We are proud of how carbon revenue uplifts entire communities through various initiatives. Here are some examples: 

  • Providing full-time education for children in remote communities: ICIN full member Warddeken Land Management, West Arnhem Land, Northern Territory (NT), is an Indigenous owned company and a founding partner of the first savanna fire management carbon project. This project (the Western Arnhem Land Fire Abatement project) covers 28,000km2, allows Traditional Owners to live and work on Country, and is a large producer of carbon credits.

    Historically, families in the Warddeken Indigenous Protected Area (IPA) faced the difficult choice of sending their children away from their homelands to access education. Unable to receive an adequate response from the NT Department of Education, concerned elders worked with Warddeken to chart an independent path forward.  

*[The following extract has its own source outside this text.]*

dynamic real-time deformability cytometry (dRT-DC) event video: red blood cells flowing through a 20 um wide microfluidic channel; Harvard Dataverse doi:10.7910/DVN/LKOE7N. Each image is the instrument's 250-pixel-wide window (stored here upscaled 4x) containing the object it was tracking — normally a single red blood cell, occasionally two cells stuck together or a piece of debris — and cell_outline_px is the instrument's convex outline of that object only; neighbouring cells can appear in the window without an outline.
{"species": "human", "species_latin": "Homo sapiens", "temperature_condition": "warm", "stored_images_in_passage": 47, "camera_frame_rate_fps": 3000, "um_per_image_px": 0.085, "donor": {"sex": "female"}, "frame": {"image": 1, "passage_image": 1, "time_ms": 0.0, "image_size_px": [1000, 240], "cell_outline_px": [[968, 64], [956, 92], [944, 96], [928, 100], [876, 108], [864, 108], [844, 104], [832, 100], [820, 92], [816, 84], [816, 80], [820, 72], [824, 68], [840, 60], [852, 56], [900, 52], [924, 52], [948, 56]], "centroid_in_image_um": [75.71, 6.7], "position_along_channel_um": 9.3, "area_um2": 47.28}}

    In 2015, Warddeken carbon funds facilitated the founding of the Nawarddeken Academy, an organisation dedicated to delivering bicultural community driven education in remote communities. Its first registered, independent primary school opened in Kabulwarnamyo in 2019, and further schools were opened in Manmoyi and Mamadawerre in 2021. All three schools offer Early Learning Programs and are now formally registered as independent schools and receive ongoing Federal funding. Next up, Nawarddeken is looking into secondary level education.

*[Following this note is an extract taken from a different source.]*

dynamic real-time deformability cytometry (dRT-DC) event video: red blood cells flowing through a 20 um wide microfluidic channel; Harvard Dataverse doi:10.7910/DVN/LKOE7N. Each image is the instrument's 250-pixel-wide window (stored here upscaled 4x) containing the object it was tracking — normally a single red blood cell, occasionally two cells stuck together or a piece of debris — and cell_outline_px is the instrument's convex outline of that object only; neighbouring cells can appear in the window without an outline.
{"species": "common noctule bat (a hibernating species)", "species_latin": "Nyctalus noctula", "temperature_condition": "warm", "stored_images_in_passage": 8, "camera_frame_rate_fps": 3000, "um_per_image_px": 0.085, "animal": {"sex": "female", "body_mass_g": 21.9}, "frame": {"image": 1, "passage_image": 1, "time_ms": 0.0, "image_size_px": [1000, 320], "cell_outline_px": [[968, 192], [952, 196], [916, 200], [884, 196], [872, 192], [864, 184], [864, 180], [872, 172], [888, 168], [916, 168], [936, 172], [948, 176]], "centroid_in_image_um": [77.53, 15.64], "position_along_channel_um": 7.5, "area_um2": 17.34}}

    Supported by Nawarddeken Academy staff, Bininj teachers, governance facilitators, and cultural experts, this initiative secures educational opportunities for Indigenous children in these remote areas, made possible due to the foundational investment of carbon revenue.
  • Supporting women rangers to feel safe and valued in the workplace: Since 2015, ICIN full member Mimal Land Management, in south-central Arnhem Land, NT, has operated as an Indigenous-owned Aboriginal Corporation. Their ranger teams use traditional knowledge and cultural practices to care for Country, contributing to several carbon projects that benefit their communities.  

    In 2019, Rembarrnga, Dalabon, and Mayili elders invited women rangers from across the NT to meet at Bawurrbarnda in central Arnhem Land. At this first meeting, 32 ranger groups shared challenges they face as women in a male dominated sector and articulated their needs. It was with carbon revenue that these women were supported to formalise this important gathering into the Strong Women for Healthy Country Network.  

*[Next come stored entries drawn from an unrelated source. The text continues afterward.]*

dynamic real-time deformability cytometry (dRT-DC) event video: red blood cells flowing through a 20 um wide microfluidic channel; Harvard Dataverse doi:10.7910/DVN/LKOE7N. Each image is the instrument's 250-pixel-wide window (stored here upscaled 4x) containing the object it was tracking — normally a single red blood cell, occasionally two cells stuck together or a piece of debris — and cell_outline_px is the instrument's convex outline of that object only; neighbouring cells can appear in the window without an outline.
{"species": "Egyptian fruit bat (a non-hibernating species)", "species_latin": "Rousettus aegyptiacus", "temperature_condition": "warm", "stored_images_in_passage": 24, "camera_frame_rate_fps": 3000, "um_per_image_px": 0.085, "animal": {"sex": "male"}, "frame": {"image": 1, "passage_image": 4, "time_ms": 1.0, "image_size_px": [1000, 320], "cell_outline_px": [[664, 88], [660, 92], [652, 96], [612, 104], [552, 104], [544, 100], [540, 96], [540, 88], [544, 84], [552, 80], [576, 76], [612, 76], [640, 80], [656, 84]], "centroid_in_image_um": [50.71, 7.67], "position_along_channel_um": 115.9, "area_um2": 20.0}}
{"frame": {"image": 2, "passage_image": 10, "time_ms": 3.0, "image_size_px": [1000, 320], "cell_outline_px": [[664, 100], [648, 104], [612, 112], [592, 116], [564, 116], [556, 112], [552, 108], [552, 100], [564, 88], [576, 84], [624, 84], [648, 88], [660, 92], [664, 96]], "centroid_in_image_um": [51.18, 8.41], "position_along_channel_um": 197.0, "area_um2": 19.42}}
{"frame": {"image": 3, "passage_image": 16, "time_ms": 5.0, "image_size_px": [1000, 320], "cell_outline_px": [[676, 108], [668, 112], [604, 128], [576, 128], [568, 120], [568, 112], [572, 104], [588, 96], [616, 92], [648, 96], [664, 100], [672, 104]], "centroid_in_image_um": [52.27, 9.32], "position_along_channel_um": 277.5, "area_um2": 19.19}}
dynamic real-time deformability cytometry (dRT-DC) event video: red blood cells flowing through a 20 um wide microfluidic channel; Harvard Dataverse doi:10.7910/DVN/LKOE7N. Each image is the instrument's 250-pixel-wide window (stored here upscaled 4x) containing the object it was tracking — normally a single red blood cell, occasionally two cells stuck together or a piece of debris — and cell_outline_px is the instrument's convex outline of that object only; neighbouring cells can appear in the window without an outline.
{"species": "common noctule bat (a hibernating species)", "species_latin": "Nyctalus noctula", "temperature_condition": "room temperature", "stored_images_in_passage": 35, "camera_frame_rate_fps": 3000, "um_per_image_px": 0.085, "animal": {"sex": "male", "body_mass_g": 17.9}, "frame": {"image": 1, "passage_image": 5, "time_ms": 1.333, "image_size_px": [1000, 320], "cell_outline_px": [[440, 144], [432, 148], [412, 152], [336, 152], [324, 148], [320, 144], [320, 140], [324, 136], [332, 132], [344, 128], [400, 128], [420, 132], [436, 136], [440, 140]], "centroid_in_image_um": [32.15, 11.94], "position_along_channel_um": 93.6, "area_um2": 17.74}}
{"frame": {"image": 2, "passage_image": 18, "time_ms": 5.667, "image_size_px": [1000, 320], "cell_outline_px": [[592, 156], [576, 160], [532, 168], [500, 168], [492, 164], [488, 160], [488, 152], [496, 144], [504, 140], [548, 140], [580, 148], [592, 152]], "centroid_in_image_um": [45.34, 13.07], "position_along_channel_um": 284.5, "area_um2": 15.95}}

    The Network is guided by the principle that Strong Women means Healthy Country, provides a forum for women who often live in very remote areas to come together as one strong voice and has supported the development of a shared vision. Through the Network there are ranger exchanges, women’s camps, training and annual Strong Women for Healthy Country forums. Every two months Message Stick Meetings are convened to maintain communication across all members.  

    Most recently the Network launched best practice principles, which were presented at ICIN's 2024 North Australia Savanna Fire Forum (pictured below), outlining what is required for women to feel safe and supported in the workplace. These principles include respectful workplaces, dedicated resources and training, flexible work schedules and representation in decision-making processes.  

These examples highlight why Indigenous carbon credits—derived from Indigenous owned and run carbon projects—hold a different value and command a higher price compared to other carbon credits. Unlike other carbon projects that emphasise 'co-benefits'—additional benefits beyond emissions reduction and sequestration that have resulted from the project—Indigenous Carbon Credits prioritise collective community benefits. This distinction firmly places Indigenous-owned and operated carbon projects in an impressive and successful category of their own.